The five-pigment palette
Unlike the Mughal miniature or Pahari schools, Kerala murals deliberately restrict themselves to five natural pigments — and the discipline this imposes is precisely what gives Kerala murals their unmistakable luminous quality. The pigments are still hand-ground at the institute from geru (red ochre), manayola (yellow ochre), neelam (a green made by mixing yellow with indigo), lamp-black and slaked lime. Binding medium is the sap of the marotti tree mixed with coconut water. Watching a student grind pigment for an hour to produce just enough red to paint a single Krishna garment is, in itself, an unforgettable lesson in patience.
Courses & workshops
The flagship five-year Diploma in Mural Painting is divided into a two-year foundation and a three-year specialisation. Admission is once a year through an entrance test (typically in May), open to candidates who have completed Plus Two (Class 12) with an aptitude for drawing. For visitors and overseas enthusiasts who want a taste, the institute offers short workshops ranging from two weeks to three months, often used by students from JNU, MS University Baroda, NID Ahmedabad and several European art schools. Workshop fees as of 2026 start at around ₹15,000 for a two-week module plus materials.
How to reach
- On foot from Guruvayur Temple — 5 minutes from East Nada.
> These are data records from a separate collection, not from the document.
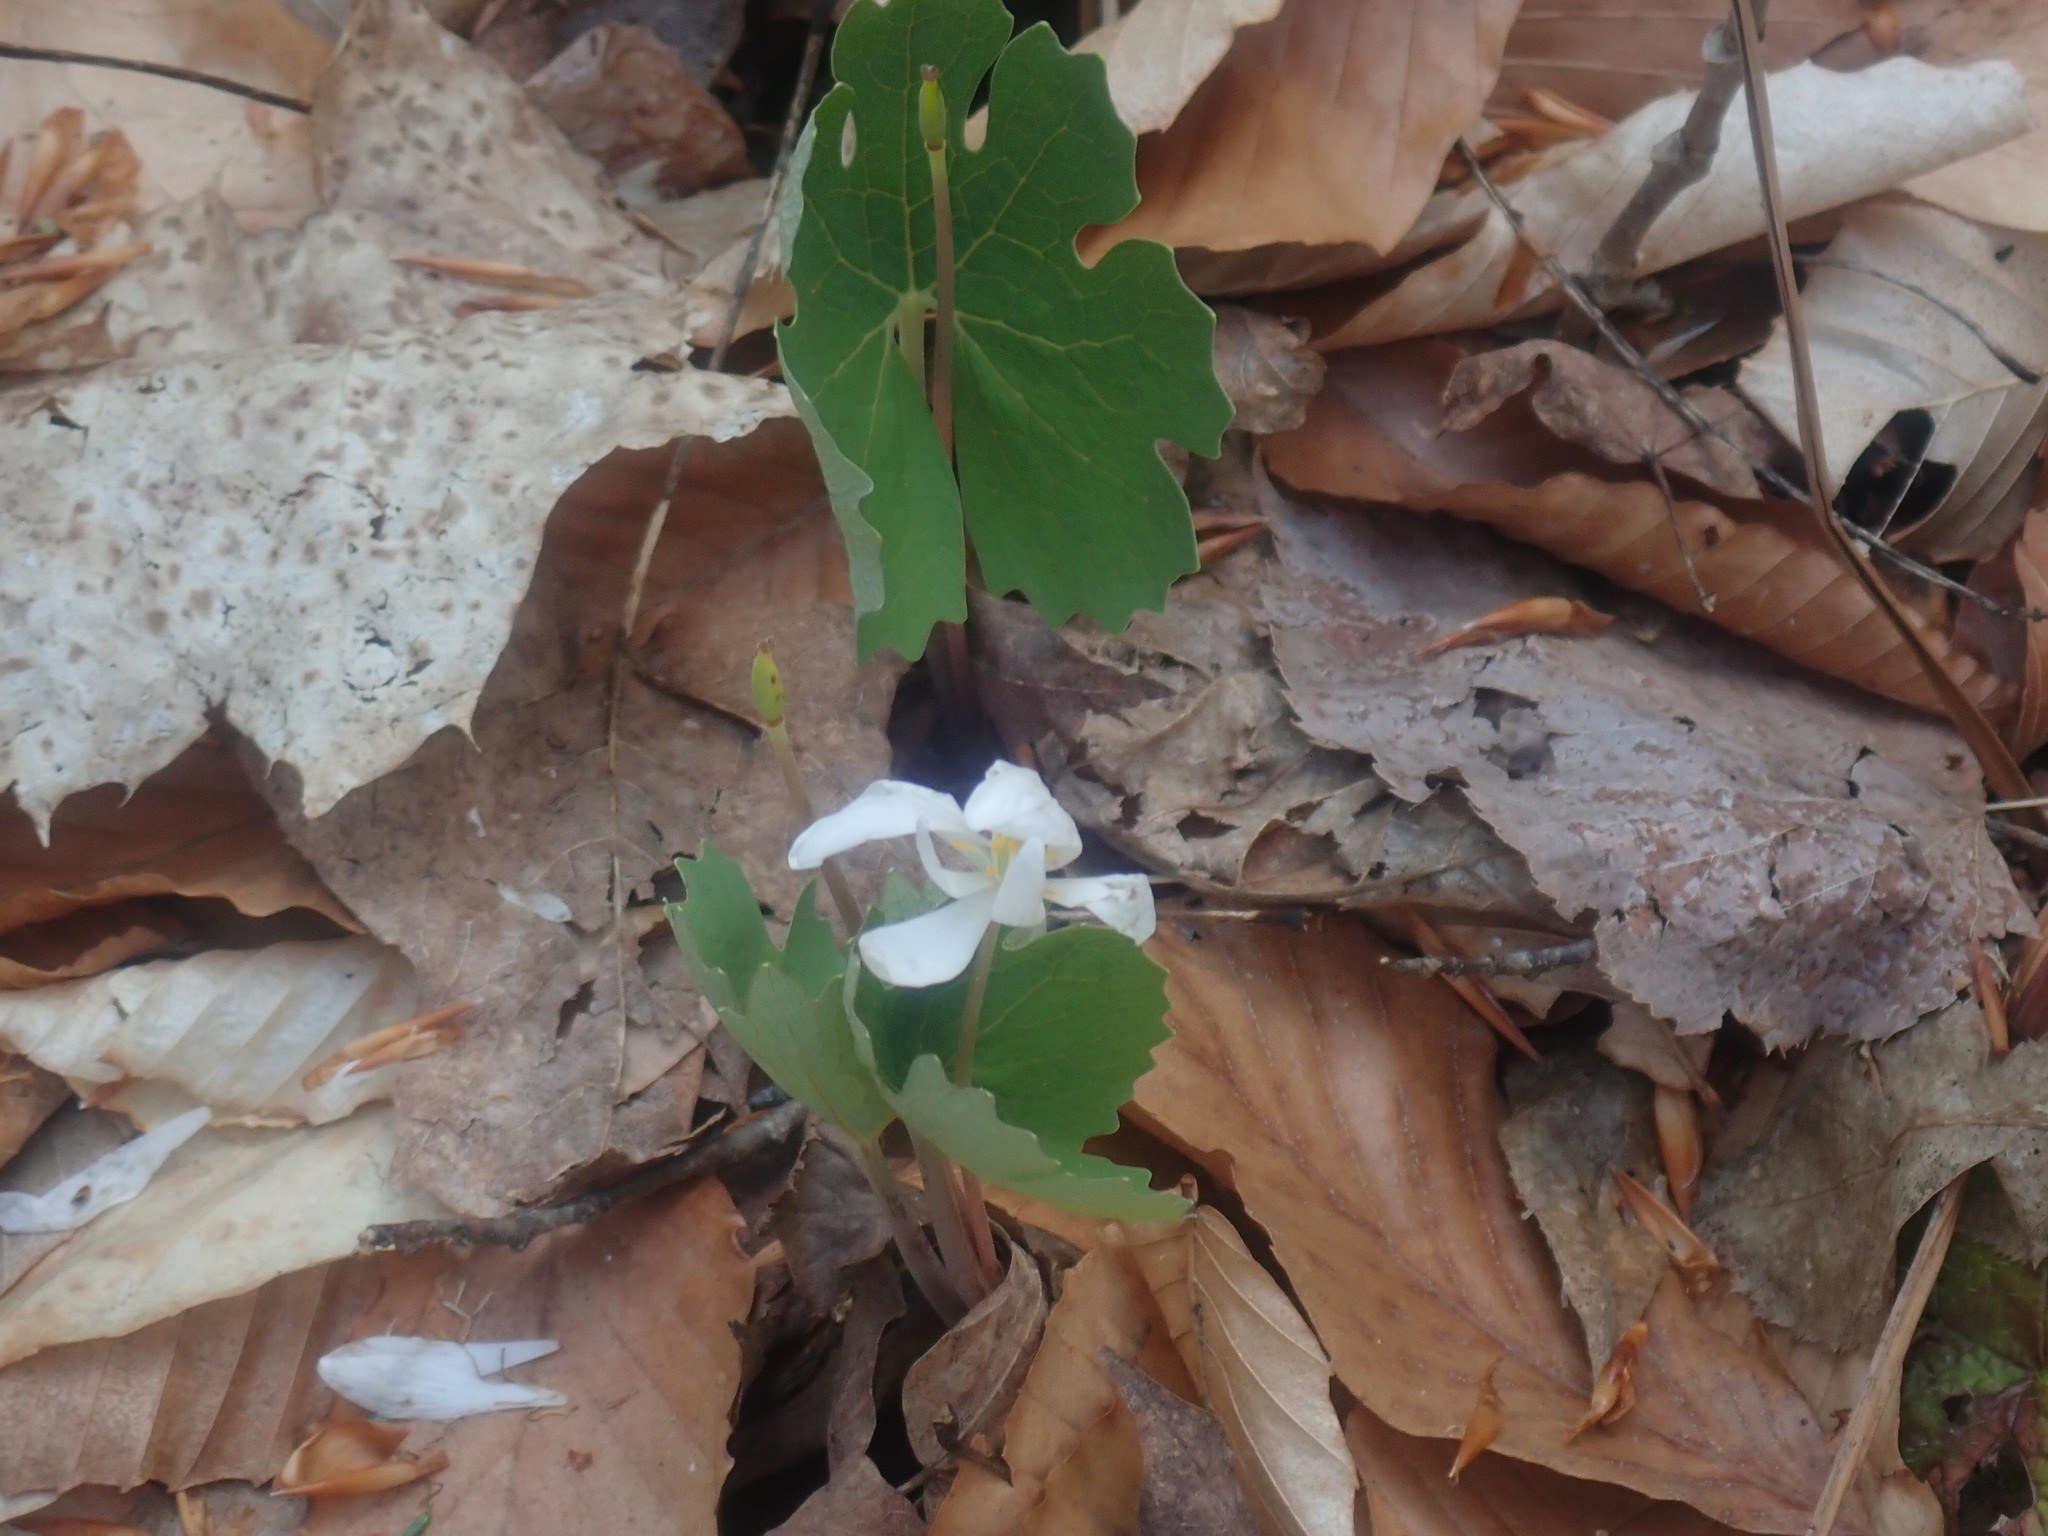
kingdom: Plantae
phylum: Tracheophyta
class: Magnoliopsida
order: Ranunculales
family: Papaveraceae
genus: Sanguinaria
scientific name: Sanguinaria canadensis
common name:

Ask anyone for the "Chitrasala" or "Mural Institute".
- Auto-rickshaw — ₹40-₹60 from West Nada or the Bus Stand.
- By car — Limited street parking on East Nada. Devaswom parking lot is a five-minute walk.
- By train — Guruvayur Railway Station is 1.5 km away. From Kochi Airport the institute is 90 km via NH-66.
Tips for a meaningful visit
- Time it right — Visit between 10:30 AM and 12:30 PM or 2:00 PM and 4:00 PM, when classes are in session and you can see actual painting happening.
- Be silent — Students are concentrating. Whisper if you must talk.
- Ask before photographing artists — Most are happy to be photographed working but please ask first.
- Allow at least an hour — A rushed 10-minute walk-through misses the point. The gallery alone deserves 30 minutes.
- Buy a painting — Even a small ₹3,000 Krishna-Radha panel directly supports a student artist and brings home an authentic Guruvayur souvenir.
Frequently asked questions
Where is the Institute of Mural Painting located?
The Institute of Mural Painting is on the East Nada side of the Guruvayur Sri Krishna Temple, just a few minutes walk from the temple itself. It is run by Guruvayur Devaswom and is signposted in English and Malayalam.
Can casual visitors watch artists at work?
Yes. The institute welcomes visitors during working hours (10:00 AM – 5:00 PM, closed Sundays). You can quietly observe students and master teachers preparing wall surfaces, mixing pigments and painting murals on canvas or wood panels. Please ask before photographing individual artists.
How long is the course and who can join?
The full Diploma in Mural Painting is a five-year course conducted in two parts (two-year foundation + three-year specialisation). Admission is once a year through an entrance test. Short two-week to three-month workshops for international students and hobbyists are also offered.
Are the murals for sale?
Yes. Authenticated student and faculty works on canvas and wood panel are available at the institute's shop. Prices range from around ₹3,000 for small Krishna-Radha panels up to ₹2,00,000+ for large narrative murals. All proceeds support the institute and the artists.
Why are Kerala murals considered unique?
Kerala mural painting uses only five natural pigments — red, yellow, green, black and white — sourced from minerals and plants. Outlines are drawn with a hair-thin natural brush, and figures follow a distinctive iconography drawn from the Bhagavata, Ramayana and Shiva legends. The Guruvayur revival, started in 1989, is widely credited with saving the form from extinction.